> _To do_: What you return should match every record exactly, with the images removed.

> _Data excerpts_:
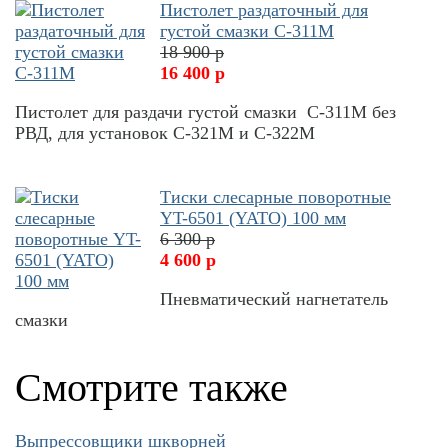
Пистолет раздаточный для
густой смазки С-311М
18 900 р
16 400 р
Пистолет для раздачи густой смазки С-311М без
РВД, для установок С-321М и С-322М
Тиски слесарные поворотные
YT-6501 (YATO) 100 мм
6 300 р
4 600 р
Пневматический нагнетатель
смазки
Смотрите также
Выпрессовщики шкворней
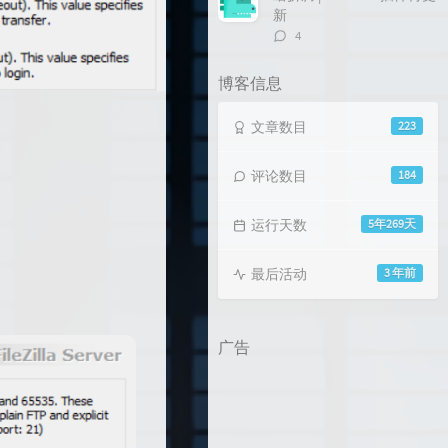
新
评
4
论
数：
博客信息
文章数目
223
评论数目
184
运行天数
5年269天
最后活动
3 年前
广告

> _Reply to the exercise_:
Пистолет раздаточный для
густой смазки С-311М
18 900 р
16 400 р
Пистолет для раздачи густой смазки С-311М без
РВД, для установок С-321М и С-322М
Тиски слесарные поворотные
YT-6501 (YATO) 100 мм
6 300 р
4 600 р
Пневматический нагнетатель
смазки
Смотрите также
Выпрессовщики шкворней
新
评
4
论
数：
博客信息
文章数目
223
评论数目
184
运行天数
5年269天
最后活动
3 年前
广告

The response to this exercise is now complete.